For decades, many North American transmission operators have used static line ratings (SLRs) to determine the maximum power flow capacity on a transmission line. Appropriate for the mid-20th century grid, SLR calculations use intrinsically conservative assumptions regarding atmospheric operating conditions to produce transmission constraints that vastly underestimate how much power lines can carry. Using modern computing power and digital monitoring, DLR systems, by contrast, paint a more accurate picture of transmission line capacity by accounting for the role of real-world conditions such as rain, air temperature, cloud cover, and wind speed. This ambient approach to grid management can both reveal significantly greater transmission capacity than previously presumed while also detecting situations where flows should be reduced for safe and reliable operation.
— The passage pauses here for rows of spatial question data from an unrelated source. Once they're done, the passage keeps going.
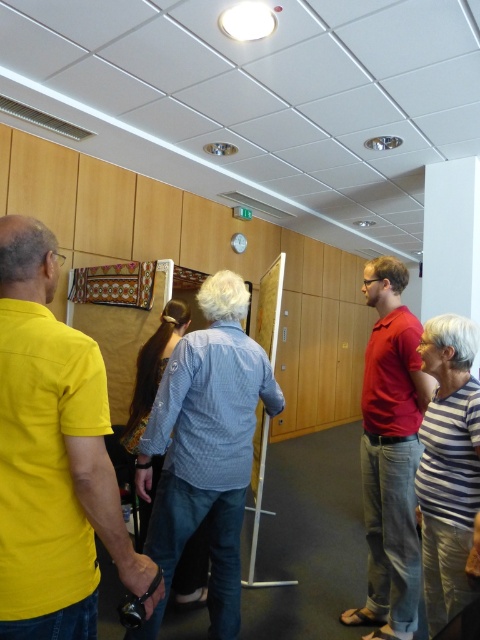
Is denim shirt at center taller than matte red shirt at center?

In fact, denim shirt at center may be shorter than matte red shirt at center.

Can you confirm if denim shirt at center is shorter than matte red shirt at center?

Yes.

This screenshot has width=480, height=640. Find the location of `denim shirt at center`. denim shirt at center is located at coordinates (206, 444).

This screenshot has height=640, width=480. I want to click on denim shirt at center, so click(206, 444).

Does yellow matte shirt at left come in front of denim shirt at center?

Yes.

Can you confirm if yellow matte shirt at left is positioned to the left of denim shirt at center?

Correct, you'll find yellow matte shirt at left to the left of denim shirt at center.

Is point (4, 600) positioned after point (214, 531)?

That is False.

In order to click on yellow matte shirt at left in this screenshot , I will do `click(52, 456)`.

Can you confirm if yellow matte shirt at left is positioned above matte red shirt at center?

Correct, yellow matte shirt at left is located above matte red shirt at center.

Is yellow matte shirt at left positioned in front of matte red shirt at center?

Yes, yellow matte shirt at left is closer to the viewer.

Between point (63, 369) and point (379, 596), which one is positioned in front?

Point (63, 369)

You are a GUI agent. You are given a task and a screenshot of the screen. Output one action in this format:
    pyautogui.click(x=<x>, y=<y>)
    Task: Click on the yellow matte shirt at left
    The image size is (480, 640).
    Given the screenshot: What is the action you would take?
    pyautogui.click(x=52, y=456)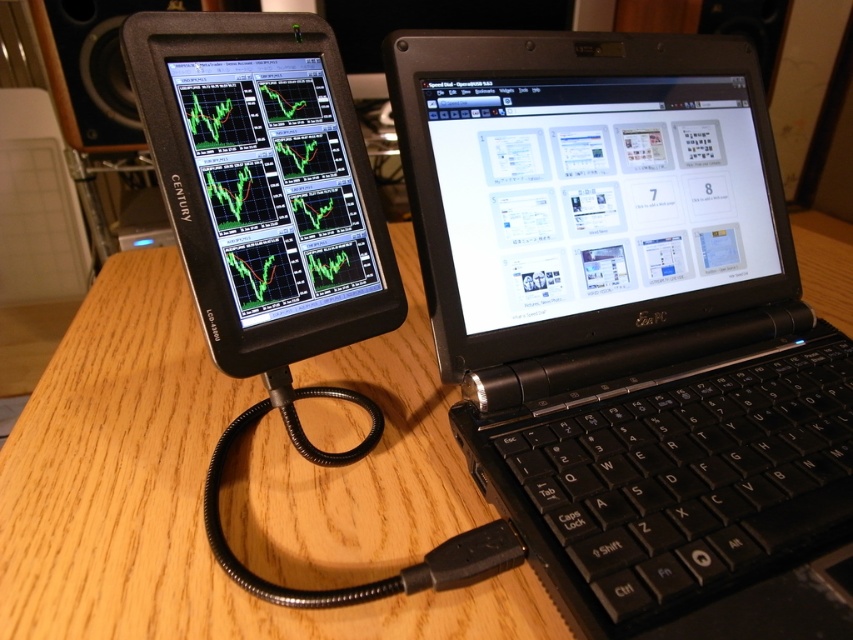
Looking at this image, you are organizing a desk and need to place a new keyboard between the black plastic laptop at center and the wooden table at center. Since the laptop is in front of the table, where should you position the keyboard to ensure it is between them?

The black plastic laptop at center is in front of the wooden table at center, so you should place the keyboard on the desk between them, positioning it closer to the laptop to maintain the spatial relationship.

You are setting up a new desk and want to ensure your black plastic keyboard at center and matte black screen at left are positioned for comfortable reach. The recommended ergonomic distance between a keyboard and monitor is at least 12 inches. Based on the image, is the current setup meeting this requirement?

The distance between the black plastic keyboard at center and matte black screen at left is 8.19 inches, which is less than the recommended 12 inches. Therefore, the current setup does not meet the ergonomic requirement.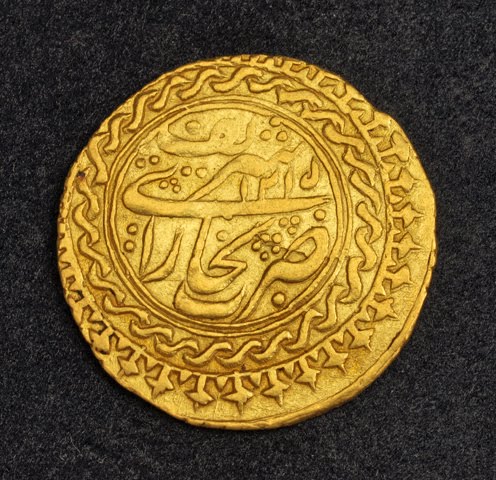
Locate an element on the screen. The width and height of the screenshot is (496, 480). grey carpet is located at coordinates (427, 425).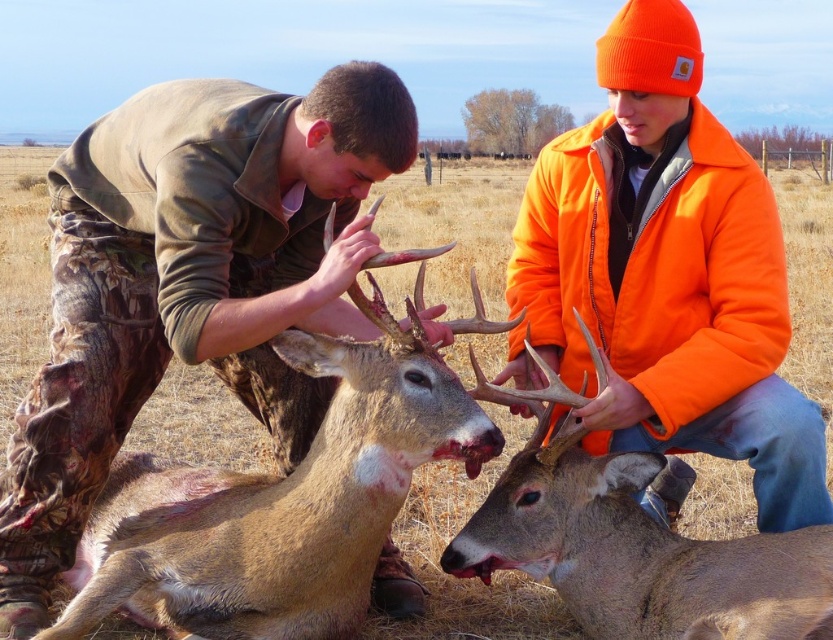
Is the position of orange fleece jacket at upper right more distant than that of brown fur deer at center?

Yes, it is behind brown fur deer at center.

Find the location of a particular element. This screenshot has height=640, width=833. orange fleece jacket at upper right is located at coordinates (667, 273).

Locate an element on the screen. This screenshot has height=640, width=833. orange fleece jacket at upper right is located at coordinates (667, 273).

Which is more to the right, brown fur deer at center or brown velvet deer at center?

From the viewer's perspective, brown velvet deer at center appears more on the right side.

Can you confirm if brown fur deer at center is smaller than brown velvet deer at center?

No.

Is point (210, 502) closer to viewer compared to point (469, 573)?

Yes.

Find the location of a particular element. This screenshot has width=833, height=640. brown fur deer at center is located at coordinates (280, 502).

Does point (719, 448) come farther from viewer compared to point (731, 593)?

Yes, point (719, 448) is behind point (731, 593).

Is orange fleece jacket at upper right taller than brown velvet deer at center?

Yes, orange fleece jacket at upper right is taller than brown velvet deer at center.

Between point (610, 298) and point (729, 621), which one is positioned behind?

Positioned behind is point (610, 298).

The image size is (833, 640). In order to click on orange fleece jacket at upper right in this screenshot , I will do pyautogui.click(x=667, y=273).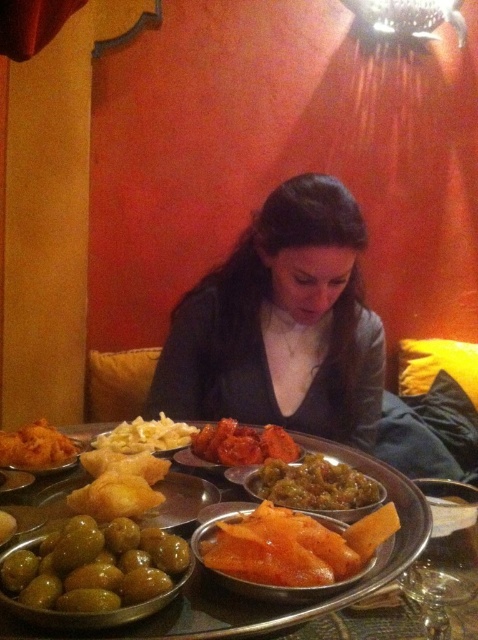
Between point (113, 468) and point (144, 436), which one is positioned behind?

The point (144, 436) is behind.

Does golden fried pastry at center come in front of white creamy pasta at center?

Yes, golden fried pastry at center is closer to the viewer.

Is point (117, 515) closer to viewer compared to point (175, 435)?

Yes, point (117, 515) is closer to viewer.

Image resolution: width=478 pixels, height=640 pixels. I want to click on golden fried pastry at center, so click(119, 484).

Does orange matte flatbread at center have a lesser width compared to golden fried pastry at center?

In fact, orange matte flatbread at center might be wider than golden fried pastry at center.

The height and width of the screenshot is (640, 478). In order to click on orange matte flatbread at center in this screenshot , I will do 293,547.

Find the location of `orange matte flatbread at center`. orange matte flatbread at center is located at coordinates (293, 547).

Does slightly crispy golden-brown chicken at center appear on the right side of matte yellow bread at lower left?

Yes, slightly crispy golden-brown chicken at center is to the right of matte yellow bread at lower left.

This screenshot has height=640, width=478. What are the coordinates of `slightly crispy golden-brown chicken at center` in the screenshot? It's located at (242, 444).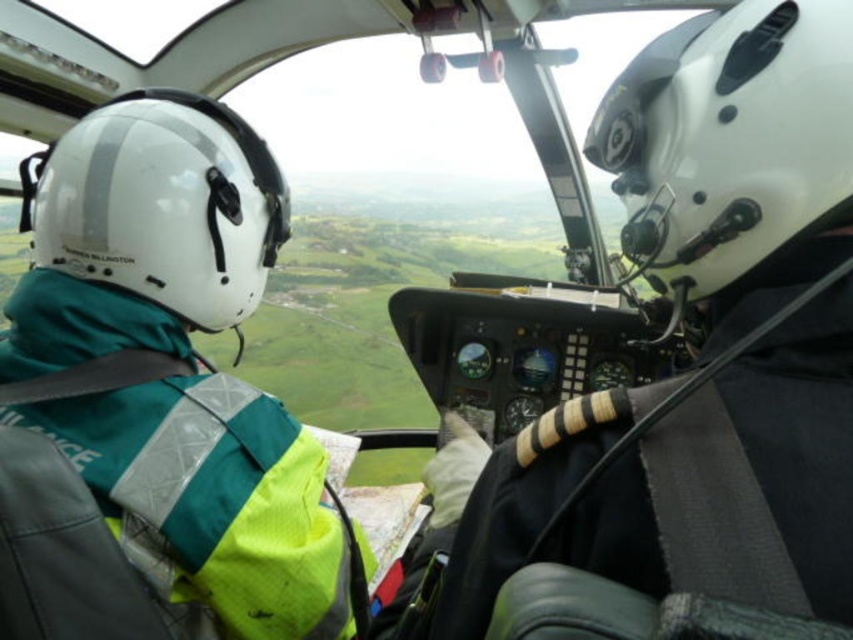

As the demand for clean electricity continues to grow, misaligned regulatory and economic incentives have caused transmission gridlocks with multibillion-dollar congestion costs while also preventing the interconnection of over 70 percent of the new renewables and nuclear capacity needed to hit climate targets set by the Biden Administration and a growing number of states. On February 17, 2022, the Federal Energy Regulatory Commission (FERC) launched an inquiry aimed at evaluating the benefits, costs, and challenges of DLR implementation. Furthermore, several utilities like New England’s National Grid and New York’s Power Authority have begun piloting DLR systems on transmission lines across their service territories. The recently passed Inflation Reduction Act, with its long-term solar and storage tax incentives, serves as further evidence of the tide turning toward a future beyond wires that includes a broader range of transmission technologies. No one is touting GETs as the panacea to the climate crisis nor is their optimal deployment as simple as dropping DLR systems on every transmission line. Not up for debate, however, is that grid capacity must expand in coming years to integrate an ever-evolving resource mix efficiently and reliably. To that end, grid-enhancing technologies present a viable alternative capable of spurring the cost-effective transmission infrastructure that will help decarbonize the electric grid with significant clean energy deployment.